Few Belgian universities land in the top 100 of international rankings. However, research hints that these comparisons are inaccurate and that, in fact, four of Belgium's universities are among the best in Europe when considering one key factor.
The 2025 edition of the Times Higher Education (THE) World University Ranking, considered among the most prestigious of its kind, includes just one Belgian university in the top 100, namely KU Leuven. The institution is ranked 43rd on the list of 2,000 universities, and the next Belgian university comes in at 112th place. UAntwerpen, UCL and VUB are placed even lower down.
The ranking assesses 18 performance indicators, divided into five pillars, focusing on "core missions of teaching, research, knowledge transfer and internationalisation." However, in a recent study, VUB researchers argued that the ranking is misleading and "inaccurate" to refer to quality differences between Belgian universities based on these lists.
"There are several problems with how these rankings are determined," VUB Vice-Chancellor for Research Pieter Ballon told The Brussels Times.
Reputation over quality
Firstly, researchers noted that the problems are related to the methodology. Ballon argued that organisations are rarely transparent about calculating scores for the ranking. When considering the publicly disclosed information, the indicators are "questionable" in his view.
In THE's ranking, 33% of the score is based on reputation (in research and teaching), while research productivity, for example, only counts for 5.5%. "This means that well-known universities or those that spend more on marketing have a huge advantage," he said. "But it should be about quality, especially as the whole claim of those rankings is that they give a ranking by quality."
However, a university's size hardly being taken into account is the main pain point for the researchers: "A university that is three times larger than another is going to have more published papers in absolute numbers or be more widely known. Still, scores hardly relate to scale."
Ballon argued that, although these rankings give a distorted picture of the differences in education and research quality, institutions are still too often judged based on their positions in these rankings. "If people only take the rankings into account, which many do because they are the most visible, they might think that there is a significant gap in quality between, for example, KU Leuven and UGent, or UAntwerpen and VUB."
Exceptional scores
To demonstrate this, the study conducted by VUB's Data Office compared the performance of four Flemish universities (KU Leuven, UGent, UAntwerpen and VUB) with all European universities up to 25% larger than themselves, filtering out those that are much larger. They assessed the institutions on indicators considered to be more objective, namely scientific publication output and acquisition of European research grants.
For scientific publications, they found that VUB (which has 21,200 students and 3,274 researchers) ranked in 14th place when it was compared to 154 similar-sized universities. KU Leuven, which is in a broader category of larger universities with 65,526 students and 10,432 researchers, comes in fifth place. When it comes to acquiring European grants, all four universities appear in the top ten. "That is incredibly exceptional," Ballon said.
Researchers note that there are limitations to the study – and that ideally, more indicators would be analysed – but the results do make the point. And that point is not to claim that one university in Flanders is better than the other.
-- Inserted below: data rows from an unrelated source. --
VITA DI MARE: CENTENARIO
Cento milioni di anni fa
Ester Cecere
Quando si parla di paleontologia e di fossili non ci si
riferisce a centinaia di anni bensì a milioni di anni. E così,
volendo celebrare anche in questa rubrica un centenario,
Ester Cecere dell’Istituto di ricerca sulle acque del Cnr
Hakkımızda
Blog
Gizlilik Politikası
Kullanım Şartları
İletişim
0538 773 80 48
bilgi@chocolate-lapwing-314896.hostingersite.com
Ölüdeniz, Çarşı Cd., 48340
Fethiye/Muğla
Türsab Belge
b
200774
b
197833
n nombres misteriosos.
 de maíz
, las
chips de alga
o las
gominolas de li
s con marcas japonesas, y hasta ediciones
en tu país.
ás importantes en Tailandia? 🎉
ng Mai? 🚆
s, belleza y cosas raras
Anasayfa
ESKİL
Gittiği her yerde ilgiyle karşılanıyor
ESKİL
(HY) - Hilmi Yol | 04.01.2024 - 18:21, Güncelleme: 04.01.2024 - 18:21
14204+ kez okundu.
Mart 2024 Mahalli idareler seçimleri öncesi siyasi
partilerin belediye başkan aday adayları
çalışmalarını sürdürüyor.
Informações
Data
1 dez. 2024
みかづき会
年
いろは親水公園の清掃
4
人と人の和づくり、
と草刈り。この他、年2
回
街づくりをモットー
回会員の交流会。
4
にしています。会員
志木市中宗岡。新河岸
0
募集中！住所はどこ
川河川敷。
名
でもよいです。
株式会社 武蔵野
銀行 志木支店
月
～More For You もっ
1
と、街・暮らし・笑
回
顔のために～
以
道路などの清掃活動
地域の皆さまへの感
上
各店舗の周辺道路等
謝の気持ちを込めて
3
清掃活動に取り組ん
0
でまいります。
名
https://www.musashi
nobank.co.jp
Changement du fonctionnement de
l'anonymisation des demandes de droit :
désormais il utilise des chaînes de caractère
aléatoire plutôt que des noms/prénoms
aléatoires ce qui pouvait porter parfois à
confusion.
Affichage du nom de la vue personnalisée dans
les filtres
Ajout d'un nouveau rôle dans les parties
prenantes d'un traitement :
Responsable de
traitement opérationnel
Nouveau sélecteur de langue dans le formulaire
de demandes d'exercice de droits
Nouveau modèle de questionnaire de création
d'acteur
"The message is that all four Belgian universities we analysed are among the absolute top when compared to European universities of a similar size," he noted. "The supposed 'differences' in quality quickly melted away."
Ballon's advice to prospective students who might rely on other rankings to choose their university? "Check how many students or how many staff are at that university and compare that way. If you filter this element out and consider that some universities spend heavily on marketing are more likely to be overrated, you will be able to better interpret them."
THE said in a statement to The Brussels Times that most of its metrics are scaled by the size of the institution "to avoid penalising smaller institutions". It added that the data from the academic reputation survey is fairly balanced with the other two data sources (bibliometrics and portal data).